Editor’s note: “Art in Adaptation” is a bi-weekly column exploring the changes between original works and adaptations as well as their effects on popular culture.
A few weeks ago I revisited a film and book series that I hate to love and love to hate: “The Twilight Saga.” After deliberately putting myself through the pain of reading a vampire love story filled with awkward lip biting and angst, I found myself in a research rabbit hole. I wanted to find out everything about this series that would make me hate-love it even more.
I read through several web pages on the author Stephenie Meyer; the controversies surrounding race and representation in “Twilight” stood out to me the most, especially how a character’s ethnic background can drastically change when the original media receives an adaptation.

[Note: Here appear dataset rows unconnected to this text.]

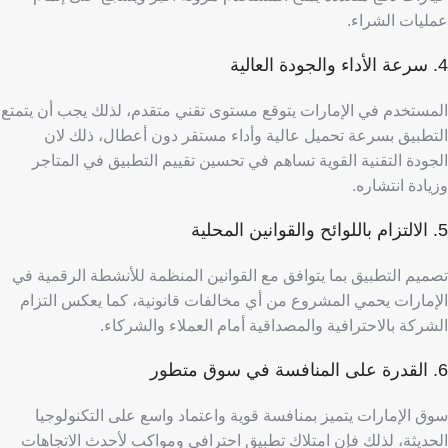
عمليات الشراء.
4. سرعة الأداء والجودة العالية
المستخدم في الإمارات يتوقع مستوى تقني متقدم، لذلك يجب أن يتمتع
التطبيق بسرعة تحميل عالية وأداء مستقر دون أعطال، ذلك لان
الجودة التقنية القوية تساهم في تحسين تقييم التطبيق في المتاجر
وزيادة انتشاره.
5. الالتزام باللوائح والقوانين المحلية
تصميم التطبيق بما يتوافق مع القوانين المنظمة للأنشطة الرقمية في
الإمارات يحمي المشروع من أي مخالفات قانونية، كما يعكس التزام
الشركة بالاحترافية والمصداقية أمام العملاء والشركاء.
6. القدرة على المنافسة في سوق متطور
سوق الإمارات يتميز بمنافسة قوية واعتماد واسع على التكنولوجيا
الحديثة، لذلك فإن امتلاك تطبيق احترافي ومواكب لأحدث الاتجاهات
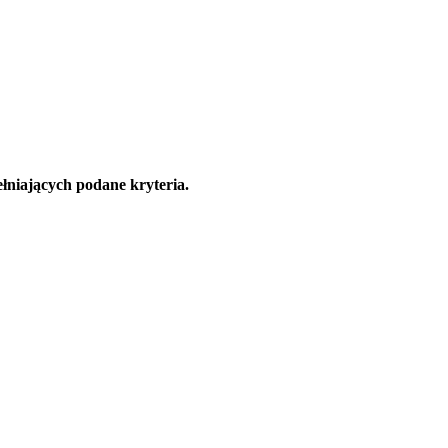
łniających podane kryteria.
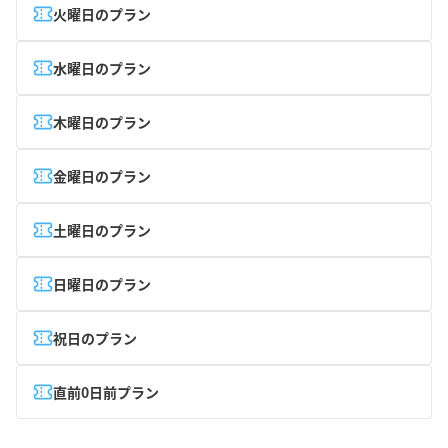
火曜日のプラン
水曜日のプラン
木曜日のプラン
金曜日のプラン
土曜日のプラン
日曜日のプラン
祝日のプラン
直前0日前プラン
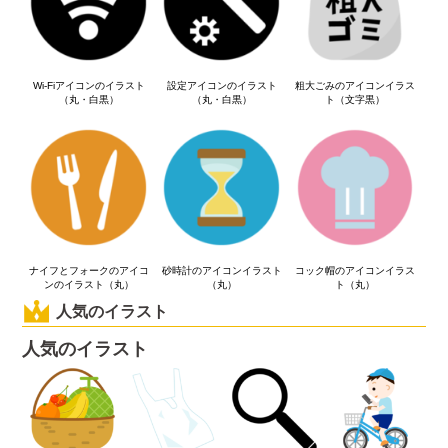
Wi-Fiアイコンのイラスト
設定アイコンのイラスト
粗大ごみのアイコンイラス
（丸・白黒）
（丸・白黒）
ト（文字黒）
ナイフとフォークのアイコ
砂時計のアイコンイラスト
コック帽のアイコンイラス
ンのイラスト（丸）
（丸）
ト（丸）
人気のイラスト
人気のイラスト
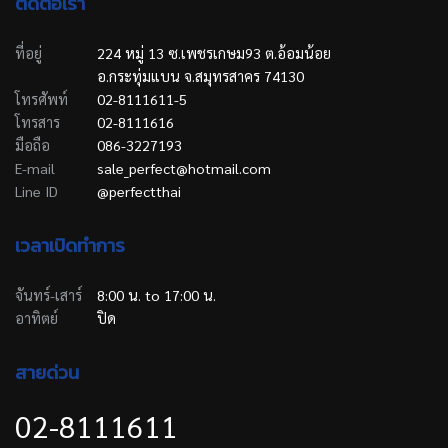
ติดต่อเรา
ที่อยู่
224 หมู่ 13 ซ.เพชรเกษม93 ต.อ้อมน้อย
อ.กระทุ่มแบน จ.สมุทรสาคร 74130
โทรศัพท์
02-8111611-5
โทรสาร
02-8111616
มือถือ
086-3227193
E-mail
sale_perfect@hotmail.com
Line ID
@perfectthai
เวลาเปิดทำการ
จันทร์-เสาร์
8:00 น. to 17:00 น.
อาทิตย์
ปิด
สายด่วน
02-8111611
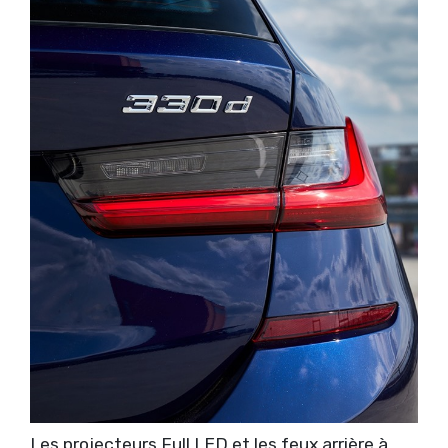
Les projecteurs Full LED et les feux arrière à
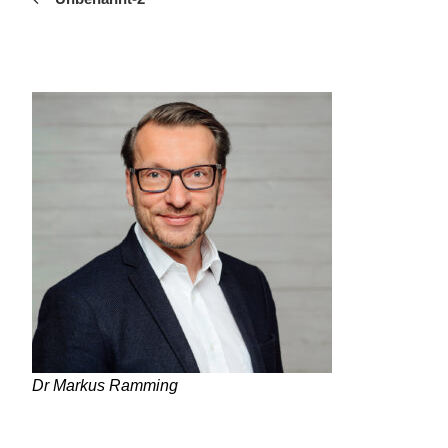
Dr Markus Ramming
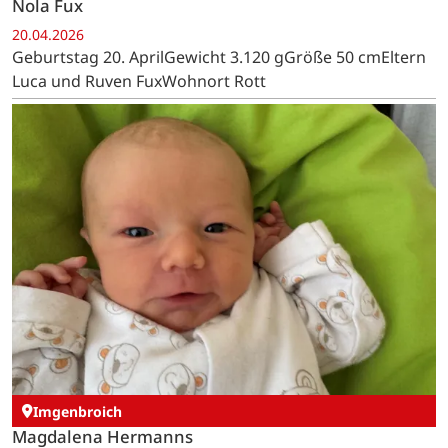
Nola Fux
20.04.2026
Geburtstag 20. AprilGewicht 3.120 gGröße 50 cmEltern
Luca und Ruven FuxWohnort Rott
Imgenbroich
Magdalena Hermanns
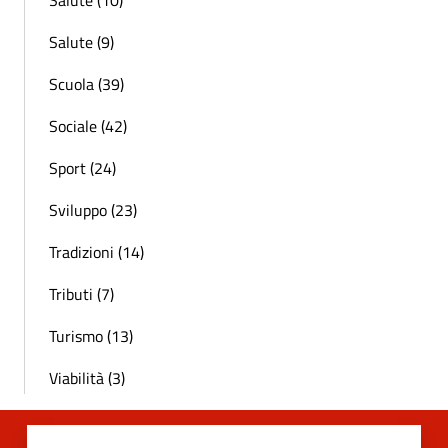
Salute (10)
Salute (9)
Scuola (39)
Sociale (42)
Sport (24)
Sviluppo (23)
Tradizioni (14)
Tributi (7)
Turismo (13)
Viabilità (3)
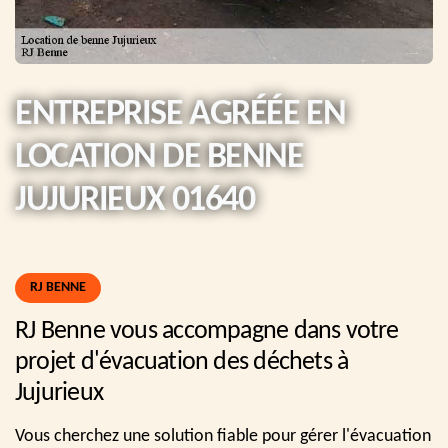
ENTREPRISE AGRÉÉE EN
LOCATION DE BENNE
JUJURIEUX 01640
RJ BENNE
RJ Benne vous accompagne dans votre
projet d'évacuation des déchets à
Jujurieux
Vous cherchez une solution fiable pour gérer l'évacuation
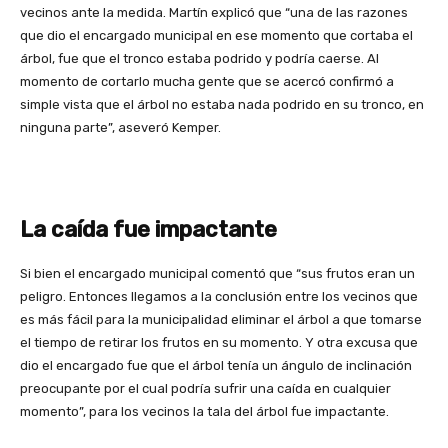
vecinos ante la medida. Martín explicó que “una de las razones
que dio el encargado municipal en ese momento que cortaba el
árbol, fue que el tronco estaba podrido y podría caerse. Al
momento de cortarlo mucha gente que se acercó confirmó a
simple vista que el árbol no estaba nada podrido en su tronco, en
ninguna parte”, aseveró Kemper.
La caída fue impactante
Si bien el encargado municipal comentó que “sus frutos eran un
peligro. Entonces llegamos a la conclusión entre los vecinos que
es más fácil para la municipalidad eliminar el árbol a que tomarse
el tiempo de retirar los frutos en su momento. Y otra excusa que
dio el encargado fue que el árbol tenía un ángulo de inclinación
preocupante por el cual podría sufrir una caída en cualquier
momento”, para los vecinos la tala del árbol fue impactante.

The main controversy arose when white actor Taylor Lautner was cast as the shape-shifting Jacob Black of the Quileute tribe, which is native to La Push, Washington. While Lautner does have distant Native American ancestry on his mother’s side, he admitted to not knowing about his remote heritage until preparation for the first film began.

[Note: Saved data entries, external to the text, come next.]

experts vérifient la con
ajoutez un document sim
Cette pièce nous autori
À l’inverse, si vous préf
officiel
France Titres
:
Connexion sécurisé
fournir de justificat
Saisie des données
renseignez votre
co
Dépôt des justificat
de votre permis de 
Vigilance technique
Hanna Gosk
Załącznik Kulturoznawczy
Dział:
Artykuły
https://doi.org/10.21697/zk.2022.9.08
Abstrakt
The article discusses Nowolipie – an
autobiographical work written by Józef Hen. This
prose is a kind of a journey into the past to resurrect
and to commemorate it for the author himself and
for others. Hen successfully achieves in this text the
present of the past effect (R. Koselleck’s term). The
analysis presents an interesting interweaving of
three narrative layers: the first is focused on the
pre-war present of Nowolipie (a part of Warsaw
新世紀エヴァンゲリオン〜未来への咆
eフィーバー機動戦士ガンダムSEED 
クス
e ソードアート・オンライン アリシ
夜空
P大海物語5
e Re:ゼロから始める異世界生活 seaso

Meyer’s depiction of the Quileute is drenched in controversy. In 2010, the Burke Museum collaborated with the Quileute tribe for “Truth vs. Twilight” to unpack the Indigenous misrepresentation in the film. Several times in the books and movie adaptations, the tribe is associated with sexist and violent practices.
Why does this misrepresentation occur so often? What is this Hollywood phenomenon of altering and misrepresenting the ethnic backgrounds of BIPoC characters? There are a multitude of reasons and excuses for race changing from the original work to its on-screen adaptations — all of which are deeply rooted in white supremacy. In fact, there’s even a word for it — racebending.
The term was coined in response to the heavily critiqued M. Night Shyamalan film “The Last Airbender.” The film is an adaptation of the animated Nickelodeon series that took direct inspiration from Asian and Indigenous cultures — yet the primary characters of the live-action movie are played by white actors.
The term racebending was a reference to the show’s concept of manipulating natural elements, similar to how films and shows “bend” the ethnicities of characters from their original source material. It now refers to instances where adapted media changes a character’s ethnic background from the original work.
On-screen characters like Jacob Black fall under a certain category of racebending called whitewashing, which occurs when white actors portray people of color so as to cater to a white audience. Whitewashing is rooted in racism and discrimination, tracing back to the usage of blackface, brownface, and yellowface to paint harmful caricatures of non-white people, as was performed in the past when white people played non-white characters as a form of insult to mock marginalized peoples in the United States. Nowadays, the damage of whitewashing is a bit more subtle.
Many Hollywood executives want to tell non-white stories and explore other cultures, but they often do so without utilizing the lens of the original storytellers. These filmmakers do not see the point in casting BIPoC actors, because they do not want to cater to BIPoC audiences. This is a shame, especially considering they gain nothing from only hiring white actors.
Whitewashing essentially holds the same values as blackface, brownface, and yellowface: to preserve white supremacy and misrepresent BIPoC cultures. You see it in the Indigenous misrepresentation of “Twilight:” the rich and very-much-white vampire family is elegant, and the shape-shifting wolf pack is “uncivilized.” Sound familiar?
Recently, we’ve seen action to push racebending in the other direction — white characters are now being adapted on-screen to be characters of color. Some directors wish to add more depth to the original work’s storyline or represent marginalized communities in otherwise majority-white productions.
The upcoming “The Little Mermaid” live-action adaptation will star Halle Bailey as Ariel, the main character of this classic Disney film. Although whitewashing has received a fair amount of criticism throughout the years, Bailey’s casting sparked a heated debate on social media platforms. Many people questioned — and still do question — the decision to cast a Black actress for an originally white role, and cite it as an attempt to win public favor via forced diversity.
While this may be true in some regard, the character of Ariel was not rooted in her whiteness. Her storyline surrounded her qualms with being a mermaid and her desire to be human. In films where characters are whitewashed, however, they almost always take the cultural roots of characters away from them.
When a non-white actor plays an originally white character, there are rarely any cultural ties lost. In fact, further character depth is added when conversations about race take place in otherwise predominantly white media. The Netflix series “Shadow and Bone” had a white protagonist in the original book series but was changed to portray a half-Shu main character (a fictional ethnic identity adjacent to East Asian cultures) to add depth to her alienated upbringing. While the discussions of race in on-screen media are often clumsy, the creation of opportunities for actors of color takes the right step toward furthering representation in popular culture.
There is a lot of criticism regarding the racebending of characters, and some of it is justified. Why do we need to change the ethnicity of an originally white character, when we could create more robust original media starring non-white characters? Does forcing on-screen diversity actually mitigate a lack of BIPoC representation in film or does it force these actors into a box where they can only play roles that are attached to their ethnic identity?
The answer is not entirely clear. In my opinion, if Taylor Lautner was allowed to play a major Quileute character in “Twilight,” then racebending the other direction is completely fair game.